--- DOCUMENT ---
>>>>>
What Is This “Mythopoetic Thing?”

One of the first things you may encounter when getting acquainted with men’s work is the reference to the “mythopoetic.” This can be either confusing, off-putting or both. You can find theMythopoetic Men’s Movement somewhat historically defined on Wikipedia. But using ideas from some of the founders, James Hillman, Robert Bly and Michael Meade, they would say that we live on three levels simultaneously: the concrete (our literal and physical world), psychological (the world of thoughts, feelings and emotions), and mythological. The mythological level is at the heart of the men’s mythopoetic community. We can say it is where we live in deep meaning for the soul and spirit in our collective and personal stories, a world most easily accessed through the arts and poetry, seen in our dreams, myths and rituals.
<<<<<
--- AIM ---
According to the piece on the mythopoetic men's movement, what are the three levels on which we live simultaneously?

--- SOURCE MATERIAL ---
>>>>>
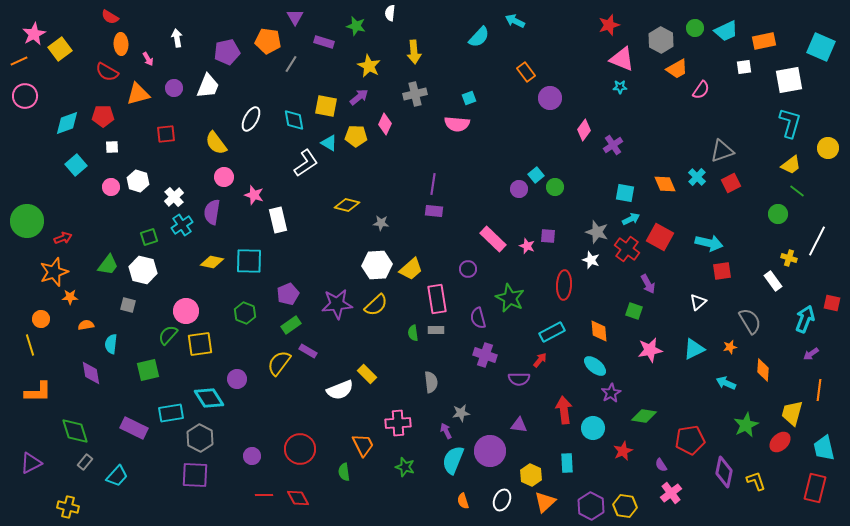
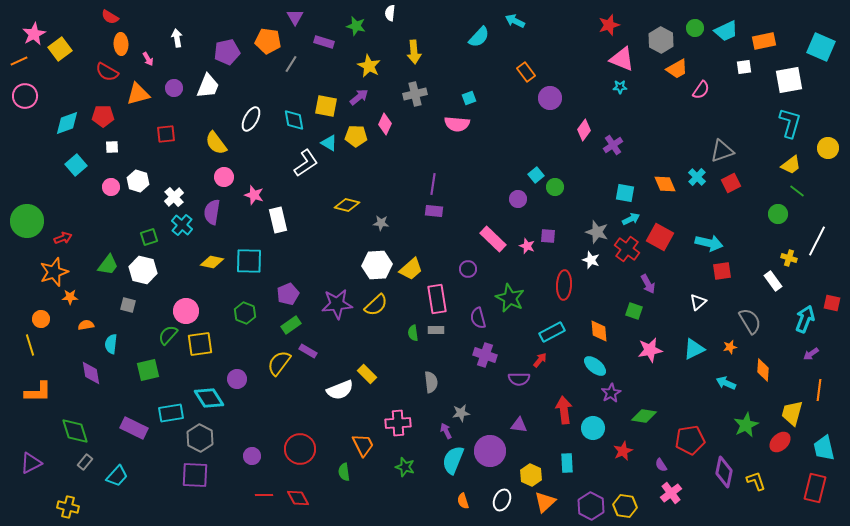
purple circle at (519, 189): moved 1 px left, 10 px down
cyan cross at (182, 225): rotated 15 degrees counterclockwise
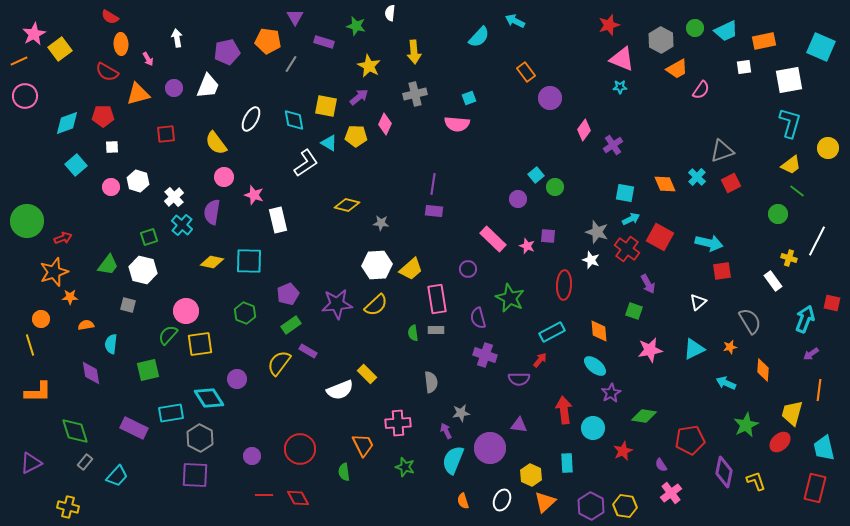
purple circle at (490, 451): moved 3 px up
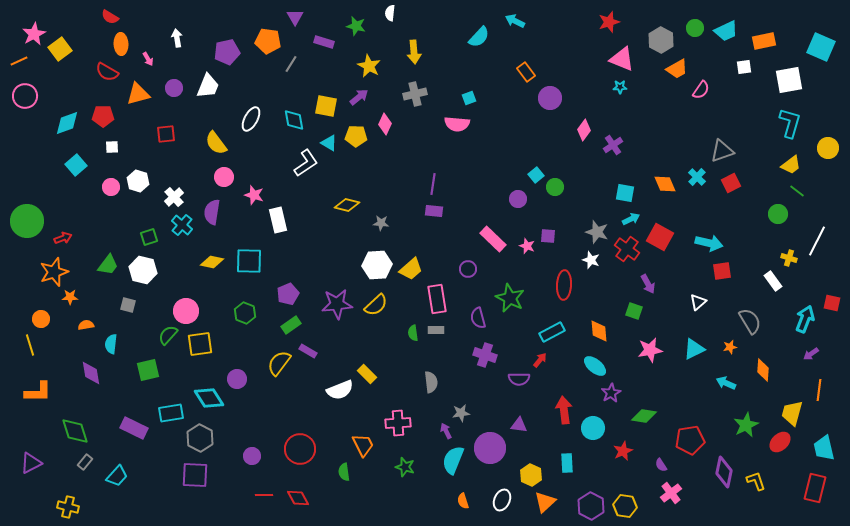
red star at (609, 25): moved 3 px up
<<<<<
--- RESULT BELOW ---
The concrete, the psychological, and the mythological.